Conta o Abbé Pierre em Testamento (ed. Notícias) que o bispo Jacques Gaillot, ele próprio marginalizado pelo Vaticano na sequência de posições polémicas, lhe perguntou um dia: "Explique-me um mistério: eu, assim que abro a boca, levo uma tareia. Você, em contrapartida, diz dez vezes mais e a mensagem passa sem problemas."
O padre respondeu que não era bispo e que "o Bom Deus" lhe dera um "instinto de insolência comedida", que lhe permitia ver até que ponto poderia "clamar".

"Antes de te matares..."
Certo é que clamou e fez muito. Resistente à ocupação da França pelos nazis, antigo deputado, Henri Grouès de seu nome de baptismo nasceu em 5 de Agosto de 1912 em Lyon, numa família numerosa - há mais de uma década já tinha 123 sobrinhos. Estudou com os jesuítas mas entrou aos 19 anos nos Franciscanos Capuchinhos. Já no tempo da ocupação nazi, recorda a AFP, entrou na clandestinidade em 1942, ajudando judeus e resistentes. Esteve preso em 1944 às ordens dos alemães, mas conseguiu escapar. Foi depois deputado entre 1945 e 1951.

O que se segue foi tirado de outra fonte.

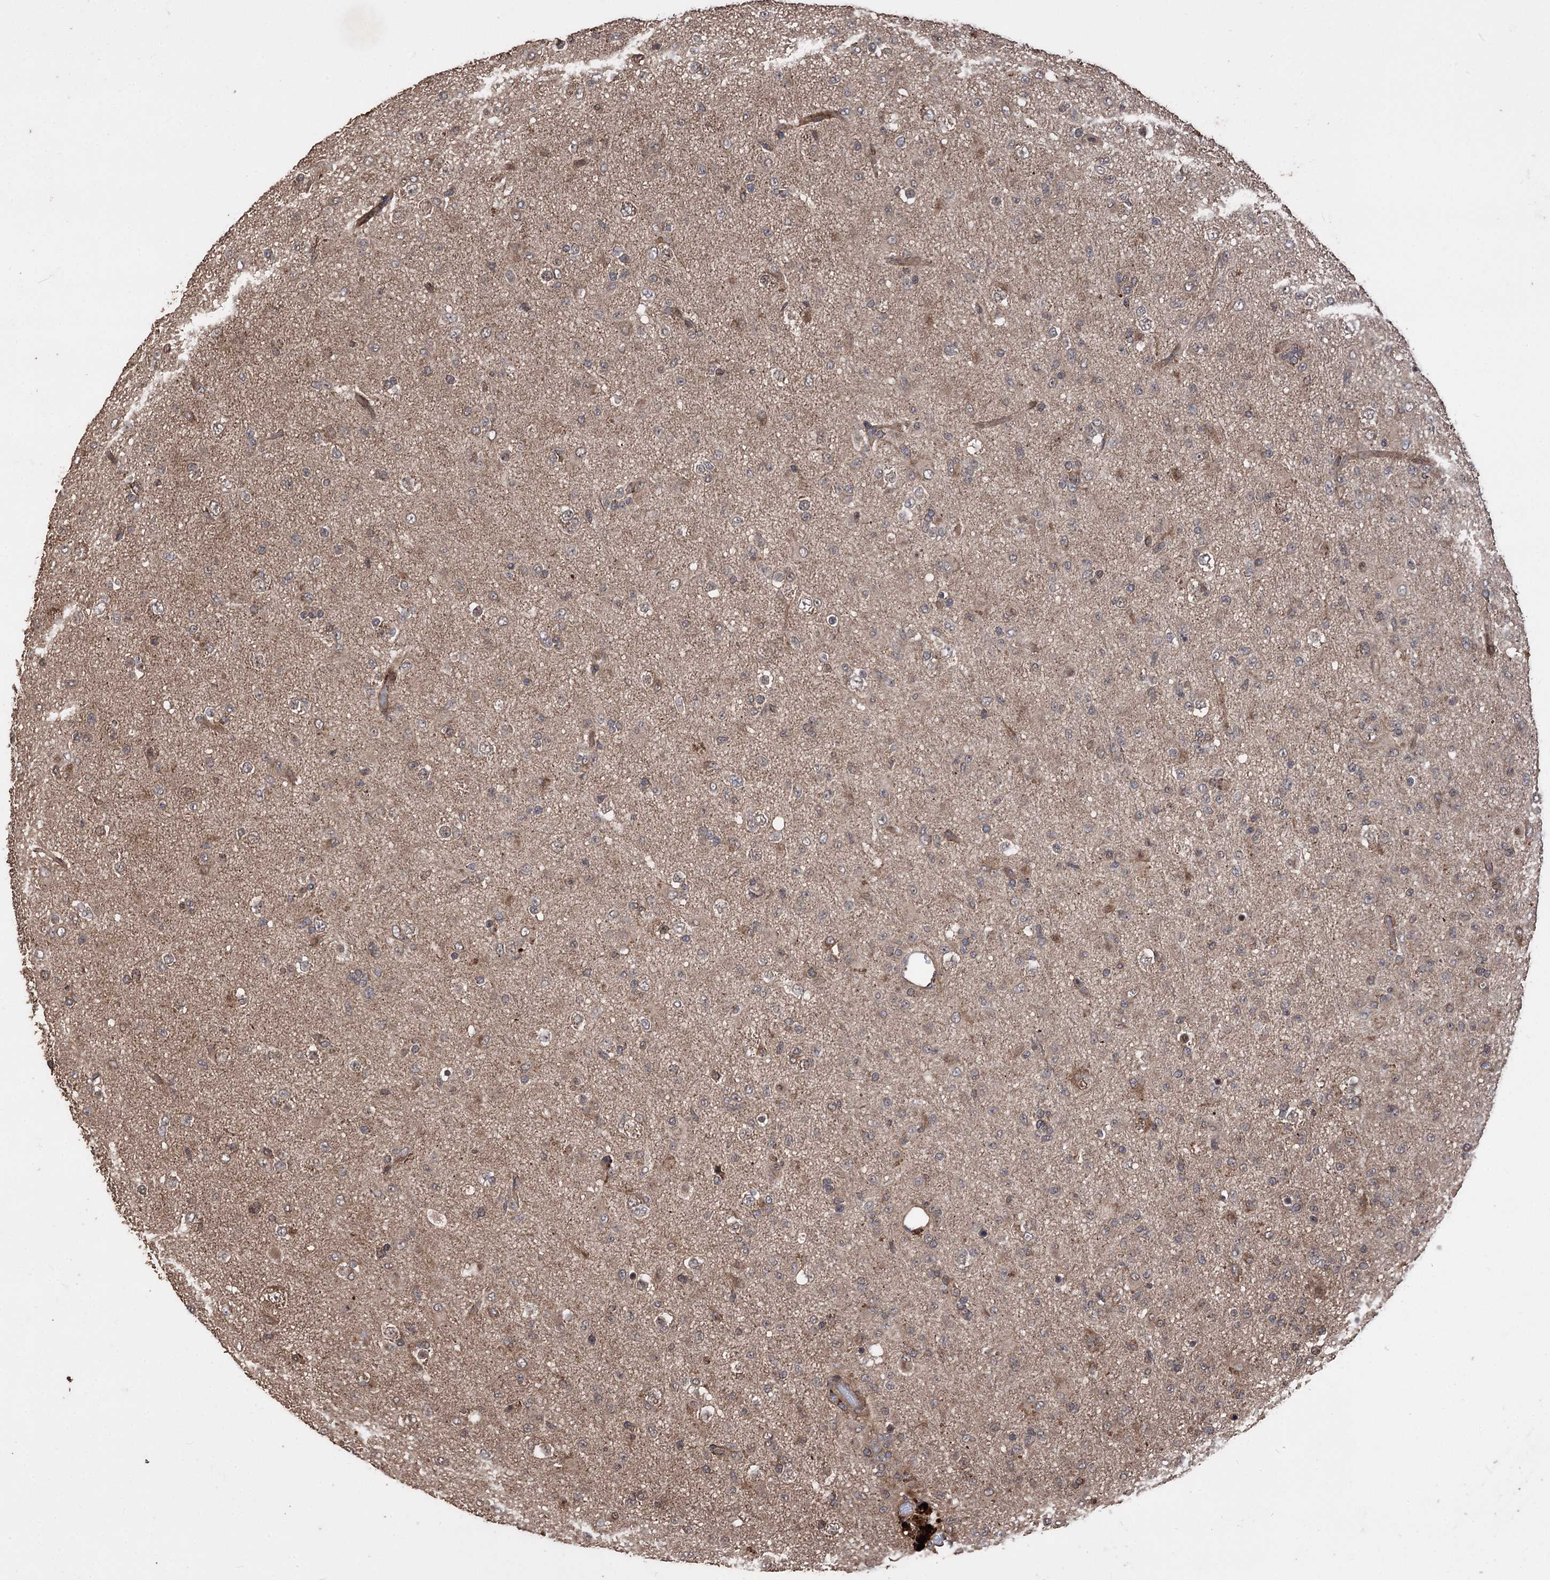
{"staining": {"intensity": "weak", "quantity": "<25%", "location": "cytoplasmic/membranous"}, "tissue": "glioma", "cell_type": "Tumor cells", "image_type": "cancer", "snomed": [{"axis": "morphology", "description": "Glioma, malignant, Low grade"}, {"axis": "topography", "description": "Brain"}], "caption": "This is a histopathology image of immunohistochemistry staining of glioma, which shows no expression in tumor cells.", "gene": "RASSF3", "patient": {"sex": "male", "age": 65}}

É precisamente nesse período que, já dedicado a apoiar mães e crianças em dificuldade, um acaso o leva a criar os Companheiros de Emaús. Em Julho de 1995, em entrevista ao PÚBLICO numa das suas vindas a Portugal, o próprio contava que, perante um homem desesperado que queria suicidar-se, lhe disse: "Antes de te matares, não queres ajudar-me a acabar algumas destas casas para essas mães que choram?"
Em 1954, durante um Inverno especialmente rigoroso, lançou o apelo à "insurreição da bondade", como lhe chamou. O apelo foi renovado 40 anos mais tarde, em 1994 (e de novo há um ano, em plena Assembleia Nacional), para denunciar o "cancro da pobreza", pedir apoio para os mais de 400 mil sem-abrigo franceses e defender o direito ao alojamento digno para todos. A sua popularidade levou-o a ser convidado há poucos anos para integrar uma candidatura ao Parlamento Europeu.
No livro Testamento, escreve no final: "Se posso transmitir uma certeza aos que vão conduzir a luta para instilar mais humanidade em tudo, será (decididamente, não posso escrever outra coisa): "Viver é aprender a amar."" Foi esse o seu lema.